Miller v. Grain Insurance and Guarantee Co.,  S.J. No. 767, Saskatchewan Court of Queen’s Bench
Mr. Kakakaway’s parents commenced an action against Mr. Miller to recover damages resulting from the negligent and/or intentional acts of Mr. Miller relating to the March 19, 2000 death of Mr. Kakakaway. In this action it was alleged that Mr. Kakakaway and a friend had been drinking at their home on a reserve. Shortly after midnight on March 19, 2002, they grabbed their baseball bats, apparently for protection from “stray dogs” and proceeded toward a resort, where Mr. Miller and others were having a party at a cabin. Mr. Kakakaway and his cousin proceeded to damage vehicles parked outside the cabin, and then fled when they were chased by Mr. Miller and his friends on foot. Nearly 30 minutes later, Mr. Miller and his friends caught up with Mr. Kakakaway and his cousin. An altercation ensued in which Mr. Miller threw a tire iron which struck Mr. Kakakaway in the temple and killed him.
Mr. Miller made an application pursuant to his insurance contract with Grain Insurance and Guarantee Co. (“Grain Insurance”) to defend him with respect to the allegations that had been made against him. Grain Insurance refused to defend him on the basis that Mr. Miller’s actions fell within the intentional act exclusion in the policy. The intentional act exclusion clause in the policy states:
This policy does not apply to bodily injury or property damage caused intentionally by or at the direction of the insured.
Mr. Miller commenced this action against Grain Insurance for a declaration of entitlement to coverage under his policy of insurance. In assessing the application, Chicoine J. noted that the Supreme Court of Canada reviewed the general issue of the scope of an insurer’s duty to defend in the presence of an exclusion cause in the case of Monenco Ltd. v. Commonwealth Insurance Co., 2001 SCC 49. Grain Insurance argued that it was not obligated to defend Mr. Miller because the policy did not apply to bodily injury which was caused intentionally by the insured. Chicoine J. analyzed the Statement of Claim to determine if the factual allegations set out therein confined the Plaintiffs’ legal claim to the fact that Mr. Miller intentionally caused bodily harm to the deceased without lawful justification. Chicoine J. noted that Mr. Kakakaway and his cousin went to Mr. Miller’s cabin in the dark of night carrying two baseball bats and apparently without provocation damaged a number of vehicles. Although the Statement of Claim does not provide an explanation as to why Mr. Miller threw the tire iron at Mr. Kakakaway, it does contemplate that the Applicant may have thrown it without the intended consequence of causing serious bodily harm. Chicoine J. determined that on the basis of the pleadings, there was a possibility that Mr. Miller could be held liable for some of the damage claimed by the parents of Mr. Kakakaway from the use of excessive force to defend himself or others in his entourage. Although a plea of self-defence may result in an acquittal of criminal charges of assault causing bodily harm, it may not result in complete exoneration at a civil trial if the type or amount of force used was deemed excessive or not well measured.

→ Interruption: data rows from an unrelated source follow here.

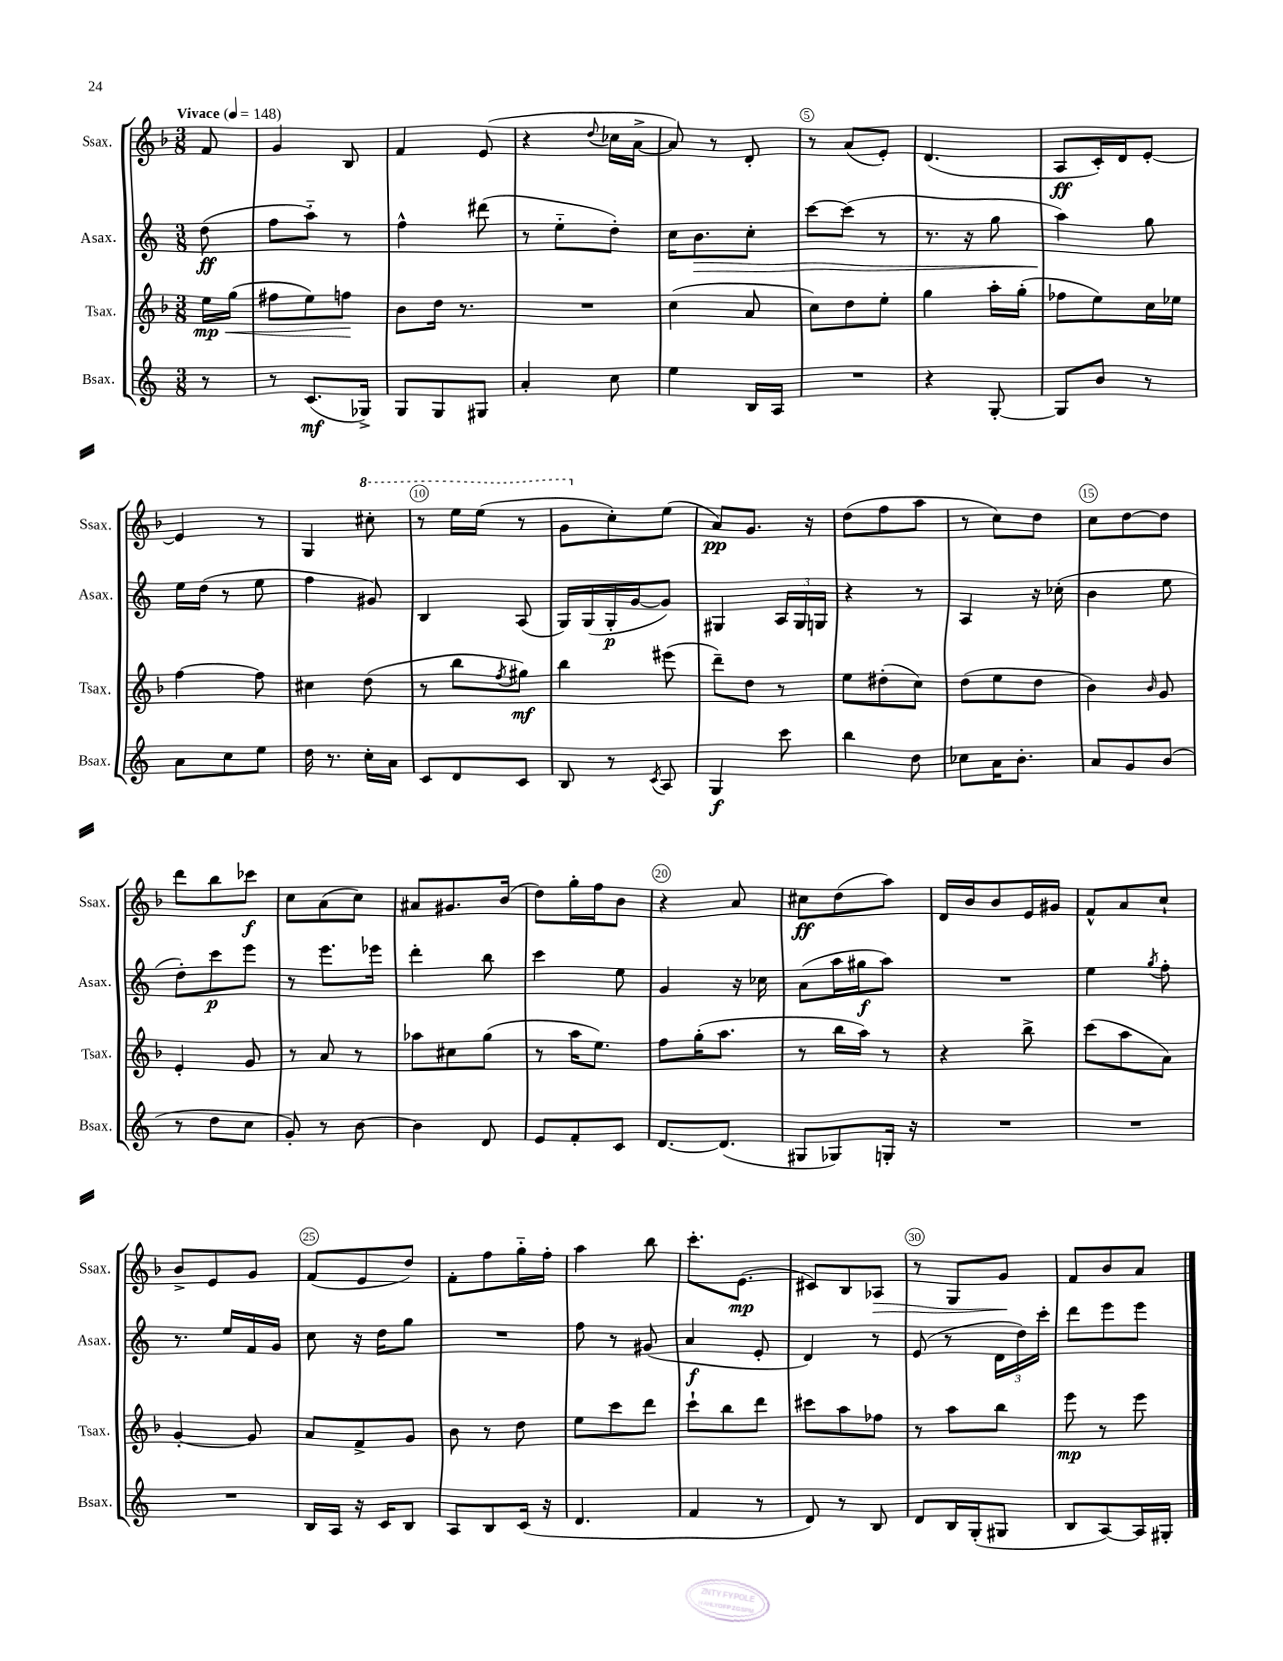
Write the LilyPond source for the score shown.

<<
\new StaffGroup <<
\new Staff = "s0" \with { instrumentName = "Ssax." shortInstrumentName = "Ssax." } {
    \clef treble \key f \major \numericTimeSignature \time 3/8 \partial 8 \tempo "Vivace" 4 = 148
    f'8 |
    g'4 bes8 |
    f'4 e'8( |
    r4 \appoggiatura { d''8 } ces''16 a'16~-> |
    a'8) r8 d'8-. |
    r8 a'8( e'8-.) |
    d'4.( |
    a8\ff c'16-.) d'16 e'8~-. |
    e'4 r8 |
    g4 \ottava #1 cis'''8-. |
    r8 e'''16 e'''16( r8 |
    g''8 \ottava #0 c''8-.) e''8( |
    a'8\pp) g'8. r16 |
    d''8( f''8 a''8 |
    r8 c''8) d''8 |
    c''8 d''8~ d''8 |
    d'''8 bes''8 ces'''8\f |
    c''8 a'8( c''8) |
    ais'8 gis'8. bes'16( |
    d''8) g''16-. f''16 bes'8 |
    r4 a'8 |
    cis''8\ff d''8( a''8) |
    d'16 bes'16 bes'8 e'16 gis'16 |
    f'8-^ a'8 c''8-! |
    bes'8-> e'8 g'8 |
    f'8( e'8 d''8) |
    f'8-. f''8 g''16-_ f''16-. |
    a''4 bes''8 |
    c'''8.-. e'8.\mp( |
    cis'8) bes8 aes8\> |
    r8 g8 g'8\! |
    f'8 bes'8 a'8 \bar "|." |
}
\new Staff = "s1" \with { instrumentName = "Asax." shortInstrumentName = "Asax." } {
    \clef treble \key c \major \numericTimeSignature \time 3/8 \partial 8
    d''8\ff( |
    f''8 a''8-_) r8 |
    f''4-^ dis'''8( |
    r8 e''8-_ d''8-.) |
    c''16 b'8.\> c''8-. |
    c'''8~ c'''8( r8 |
    r8. r16 g''8 |
    a''4\!) g''8 |
    e''16 d''16( r8 e''8 |
    f''4 gis'8) |
    b4 a8( |
    g16) g16( g16-.\p g'16~ g'8) |
    gis4 \tuplet 3/2 { a16 gis16 g16 } |
    r4 r8 |
    a4 r16 ces''16-.( |
    b'4 e''8 |
    d''8-.) c'''8\p e'''8 |
    r8 e'''8. ees'''16 |
    d'''4-. b''8 |
    c'''4 e''8 |
    g'4 r16 ces''16 |
    a'8( a''16 gis''16\f a''8) |
    R4. |
    e''4 \acciaccatura { g''8 } f''8-. |
    r8. e''16 f'16 g'16 |
    c''8 r16 d''16 g''8 |
    R4. |
    f''8 r8 gis'8( |
    a'4\f e'8-. |
    d'4) r8 |
    e'8( r8 \tuplet 3/2 { d'16 d''16) c'''16-. } |
    d'''8 e'''8 e'''8 \bar "|." |
}
\new Staff = "s2" \with { instrumentName = "Tsax." shortInstrumentName = "Tsax." } {
    \clef treble \key f \major \numericTimeSignature \time 3/8 \partial 8
    e''16\mp\< g''16( |
    fis''8 e''8) f''8\! |
    bes'8 d''16 r8. |
    R4. |
    c''4( a'8 |
    c''8) d''8 e''8-. |
    g''4 a''16-. g''16-.( |
    fes''8 e''8) c''16 ees''16 |
    f''4~ f''8 |
    cis''4 d''8( |
    r8 bes''8 \acciaccatura { f''8 } gis''8\mf) |
    bes''4 eis'''8( |
    d'''8--) d''8 r8 |
    e''8 dis''8-.( c''8) |
    d''8( e''8 d''8 |
    bes'4) \grace { bes'16 } g'8 |
    e'4-. g'8 |
    r8 a'8 r8 |
    aes''8 cis''8 g''8( |
    r8 a''16 e''8.) |
    f''8 g''16-.( a''8. |
    r8 bes''16 a''16) r8 |
    r4 bes''8-> |
    c'''8( a''8 a'8) |
    g'4~-. g'8 |
    a'8 f'8-> g'8 |
    bes'8 r8 d''8 |
    e''8 c'''8 d'''8 |
    c'''8-! bes''8 d'''8 |
    cis'''8 a''8 fes''8 |
    r8 a''8 bes''8 |
    e'''8\mp r8 e'''8 \bar "|." |
}
\new Staff = "s3" \with { instrumentName = "Bsax." shortInstrumentName = "Bsax." } {
    \clef treble \key c \major \numericTimeSignature \time 3/8 \partial 8
    r8 |
    r8 c'8.\mf( ges16->) |
    g8 g8 gis8 |
    a'4-. c''8 |
    e''4 b16 a16 |
    R4. |
    r4 g8~-. |
    g8 b'8 r8 |
    a'8 c''8 e''8 |
    d''16 r8. c''16-. a'16 |
    c'8 d'8 c'8 |
    b8 r8 \acciaccatura { c'8 } a8 |
    g4\f c'''8 |
    b''4 d''8 |
    ces''8 a'16 b'8.-. |
    a'8 g'8 b'8( |
    r8 d''8 c''8 |
    g'8-.) r8 b'8~ |
    b'4 d'8 |
    e'8 f'8-. c'8 |
    d'8.~ d'8.( |
    gis8 ges8) g16-. r16 |
    R4. |
    R4. |
    R4. |
    b16 a16 r16 c'16 b8 |
    a8 b8 c'16( r16 |
    d'4. |
    f'4 r8 |
    d'8) r8 b8 |
    d'8 b16 g16-.( gis8 |
    b8 a8~) a16 gis16-. \bar "|." |
}
>>
>>
\layout { \context { \Score \override BarNumber.break-visibility = ##(#f #t #t) barNumberVisibility = #(every-nth-bar-number-visible 5) \override BarNumber.stencil = #(make-stencil-circler 0.1 0.3 ly:text-interface::print) } }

Chicoine J. concluded that since the intention of Mr. Miller in throwing the tire iron was not necessarily for the purpose or with the intent of causing bodily harm to Mr. Kakakaway, the claim against Mr. Miller was not excluded by the intentional act exclusion clause contained in his policy of insurance. Chicoine J. declared that Mr. Miller was entitled to coverage under his policy of insurance, and that he was entitled to appoint legal counsel of his choosing to defend himself.